En Russie, la liberté d’expression des artistes est plus que jamais menacée. Lundi, la metteuse en scène Evguénia Berkovitch, 39 ans, et la dramaturge Svetlana Petriïtchouk, 44 ans, ont été condamnées à six ans de prison ferme par un tribunal de Moscou. Leur crime ? Avoir monté en 2020 la pièce Finist, le clair faucon, accusée par les autorités d'”apologie du terrorisme”.
Un spectacle engagé dans le collimateur du pouvoir
Réputées dans le milieu du théâtre russe, Evguénia Berkovitch et Svetlana Petriïtchouk ont vu leur destin basculer en mai 2023, lorsqu’elles ont été arrêtées et incarcérées. Mais l’origine de leurs déboires remonte à 2020, avec la création de leur pièce Finist, le clair faucon.
Ce spectacle racontait l’histoire de femmes russes entrées en contact sur internet avec des islamistes en Syrie et partant les rejoindre pour les épouser. Un sujet sensible qui n’a pas plu au pouvoir. Pour les autorités, il s’agissait ni plus ni moins que d’une “apologie du terrorisme”.
Les accusations sont totalement absurdes dans le cadre d’un procès inéquitable et constituent des représailles flagrantes.
– Human Rights Watch
Une prise de position contre la guerre en Ukraine
Beaucoup estiment que l’arrestation d’Evguénia Berkovitch est aussi liée à son engagement contre l’offensive russe en Ukraine. Avant son incarcération, la metteuse en scène avait publiquement dénoncé la guerre, notamment en publiant des poèmes. Un acte de dissidence qui a sans doute déplu en haut lieu.
Lors du Festival de Cannes en mai dernier, le metteur en scène russe Kirill Serebrennikov avait dénoncé un emprisonnement injustifié:
Elles n’ont absolument rien fait de mal, elles ont juste monté un spectacle et ça fait déjà un an qu’elles sont en prison.
– Kirill Serebrennikov
Un combat qui continue malgré les barreaux
Depuis sa cellule, Evguénia Berkovitch ne baisse pas les bras. Dans une lettre publiée sur les réseaux sociaux, elle promet de poursuivre son combat:
On continuera à se battre. La vie n’est pas terminée. La prison n’est pas une tombe. Tout est infini jusqu’à ce que ce soit fini.
– Evguénia Berkovitch
Pour sa part, Svetlana Petriïtchouk a qualifié le procès de “plus grande absurdité jamais vue dans la vie comme dans l’art”. Les deux artistes espèrent désormais une réduction de peine, voire une annulation du verdict en appel. Mais dans une Russie où la répression frappe tous les esprits libres, rien n’est moins sûr…
Cette affaire illustre la censure grandissante qui s’abat sur le milieu culturel russe depuis le début de la guerre en Ukraine. Sommés de se plier au discours patriotique et militariste du Kremlin, les artistes russes voient leur liberté de création de plus en plus menacée.

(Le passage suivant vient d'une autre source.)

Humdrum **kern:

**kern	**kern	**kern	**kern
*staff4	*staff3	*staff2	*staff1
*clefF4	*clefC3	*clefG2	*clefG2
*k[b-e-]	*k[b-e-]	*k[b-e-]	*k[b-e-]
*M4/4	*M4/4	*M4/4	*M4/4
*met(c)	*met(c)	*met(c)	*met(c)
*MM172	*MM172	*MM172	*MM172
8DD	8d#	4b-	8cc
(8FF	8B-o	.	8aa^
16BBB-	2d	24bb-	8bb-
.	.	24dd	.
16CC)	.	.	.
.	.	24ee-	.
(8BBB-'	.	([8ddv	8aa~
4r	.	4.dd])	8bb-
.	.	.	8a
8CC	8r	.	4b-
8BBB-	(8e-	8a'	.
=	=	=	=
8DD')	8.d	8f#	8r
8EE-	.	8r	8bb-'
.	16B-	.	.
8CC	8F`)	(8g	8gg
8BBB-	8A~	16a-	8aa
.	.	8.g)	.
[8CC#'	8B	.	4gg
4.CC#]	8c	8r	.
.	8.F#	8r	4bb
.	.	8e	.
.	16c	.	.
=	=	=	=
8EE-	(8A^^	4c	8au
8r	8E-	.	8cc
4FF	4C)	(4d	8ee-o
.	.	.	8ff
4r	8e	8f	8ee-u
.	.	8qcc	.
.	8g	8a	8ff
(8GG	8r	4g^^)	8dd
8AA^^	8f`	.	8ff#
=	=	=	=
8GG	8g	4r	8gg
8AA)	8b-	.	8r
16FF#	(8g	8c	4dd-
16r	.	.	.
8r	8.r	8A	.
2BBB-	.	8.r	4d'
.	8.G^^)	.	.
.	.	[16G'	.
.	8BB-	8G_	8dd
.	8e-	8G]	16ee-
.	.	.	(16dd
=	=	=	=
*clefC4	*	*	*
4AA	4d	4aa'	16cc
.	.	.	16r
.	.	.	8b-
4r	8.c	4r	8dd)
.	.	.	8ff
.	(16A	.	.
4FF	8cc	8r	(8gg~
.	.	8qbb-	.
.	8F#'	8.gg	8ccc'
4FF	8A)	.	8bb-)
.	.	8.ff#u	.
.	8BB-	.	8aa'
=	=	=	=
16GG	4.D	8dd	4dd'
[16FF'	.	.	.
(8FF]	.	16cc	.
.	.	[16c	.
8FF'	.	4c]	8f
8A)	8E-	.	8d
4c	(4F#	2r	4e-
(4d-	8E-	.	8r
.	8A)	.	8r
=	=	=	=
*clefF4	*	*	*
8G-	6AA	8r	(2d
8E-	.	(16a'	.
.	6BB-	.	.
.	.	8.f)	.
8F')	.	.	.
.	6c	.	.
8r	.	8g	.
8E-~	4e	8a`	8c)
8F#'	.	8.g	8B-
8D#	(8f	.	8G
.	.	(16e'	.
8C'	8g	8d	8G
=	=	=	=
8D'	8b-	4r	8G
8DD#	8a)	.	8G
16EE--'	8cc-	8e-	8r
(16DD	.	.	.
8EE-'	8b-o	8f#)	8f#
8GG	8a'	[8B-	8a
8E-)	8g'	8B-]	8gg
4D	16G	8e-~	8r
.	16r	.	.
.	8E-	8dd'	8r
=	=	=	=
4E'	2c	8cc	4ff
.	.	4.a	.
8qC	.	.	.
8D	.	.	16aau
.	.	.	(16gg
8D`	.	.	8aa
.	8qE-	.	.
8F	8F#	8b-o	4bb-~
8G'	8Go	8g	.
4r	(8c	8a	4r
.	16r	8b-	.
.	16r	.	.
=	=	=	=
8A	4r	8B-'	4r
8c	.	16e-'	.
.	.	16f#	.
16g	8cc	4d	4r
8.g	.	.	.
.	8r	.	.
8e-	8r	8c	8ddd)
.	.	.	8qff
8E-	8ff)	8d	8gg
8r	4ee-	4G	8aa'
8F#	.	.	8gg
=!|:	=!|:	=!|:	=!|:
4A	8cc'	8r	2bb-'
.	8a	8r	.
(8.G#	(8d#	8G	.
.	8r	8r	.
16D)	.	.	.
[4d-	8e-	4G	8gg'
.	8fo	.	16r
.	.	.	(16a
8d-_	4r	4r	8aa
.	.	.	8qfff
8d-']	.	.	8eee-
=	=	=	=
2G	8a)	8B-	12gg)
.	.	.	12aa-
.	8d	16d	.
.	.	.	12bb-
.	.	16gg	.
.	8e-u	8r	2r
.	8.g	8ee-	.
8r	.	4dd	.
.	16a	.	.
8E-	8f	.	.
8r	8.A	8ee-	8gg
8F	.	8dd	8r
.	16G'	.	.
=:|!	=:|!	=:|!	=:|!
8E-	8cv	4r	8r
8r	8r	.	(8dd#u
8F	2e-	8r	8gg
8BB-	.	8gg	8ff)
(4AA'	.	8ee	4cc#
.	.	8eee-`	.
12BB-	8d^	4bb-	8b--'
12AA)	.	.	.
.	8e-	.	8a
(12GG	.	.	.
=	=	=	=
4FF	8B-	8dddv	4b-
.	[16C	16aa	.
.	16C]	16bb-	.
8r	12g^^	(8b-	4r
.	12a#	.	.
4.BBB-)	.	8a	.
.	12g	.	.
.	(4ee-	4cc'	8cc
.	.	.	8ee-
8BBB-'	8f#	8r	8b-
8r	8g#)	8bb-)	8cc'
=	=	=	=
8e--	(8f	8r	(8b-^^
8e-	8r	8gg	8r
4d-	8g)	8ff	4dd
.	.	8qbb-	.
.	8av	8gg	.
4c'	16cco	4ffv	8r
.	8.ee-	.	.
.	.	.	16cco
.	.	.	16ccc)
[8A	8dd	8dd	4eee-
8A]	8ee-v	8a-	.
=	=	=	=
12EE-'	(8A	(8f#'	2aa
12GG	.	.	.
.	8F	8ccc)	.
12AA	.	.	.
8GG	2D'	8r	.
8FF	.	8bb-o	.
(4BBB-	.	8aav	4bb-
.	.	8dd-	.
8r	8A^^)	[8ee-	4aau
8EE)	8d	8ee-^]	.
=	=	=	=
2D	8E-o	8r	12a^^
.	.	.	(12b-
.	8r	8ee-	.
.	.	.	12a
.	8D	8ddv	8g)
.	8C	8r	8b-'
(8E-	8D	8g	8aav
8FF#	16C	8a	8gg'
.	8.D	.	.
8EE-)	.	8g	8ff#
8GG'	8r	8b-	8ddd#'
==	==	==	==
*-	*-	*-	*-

Face à cette situation alarmante, la communauté internationale se mobilise. De nombreuses organisations de défense des droits humains dénoncent ces atteintes à la liberté d’expression et appellent à la libération immédiate des deux artistes emprisonnées.
Evguénia Berkovitch et Svetlana Petriïtchouk sont devenues malgré elles les symboles d’une Russie qui étouffe les voix dissidentes. Leur sort est plus que jamais entre les mains d’un pouvoir qui ne tolère aucune critique. Mais leur courage et leur détermination forcent le respect et l’admiration. Même derrière les barreaux, elles continuent de se battre pour leur art et leurs convictions.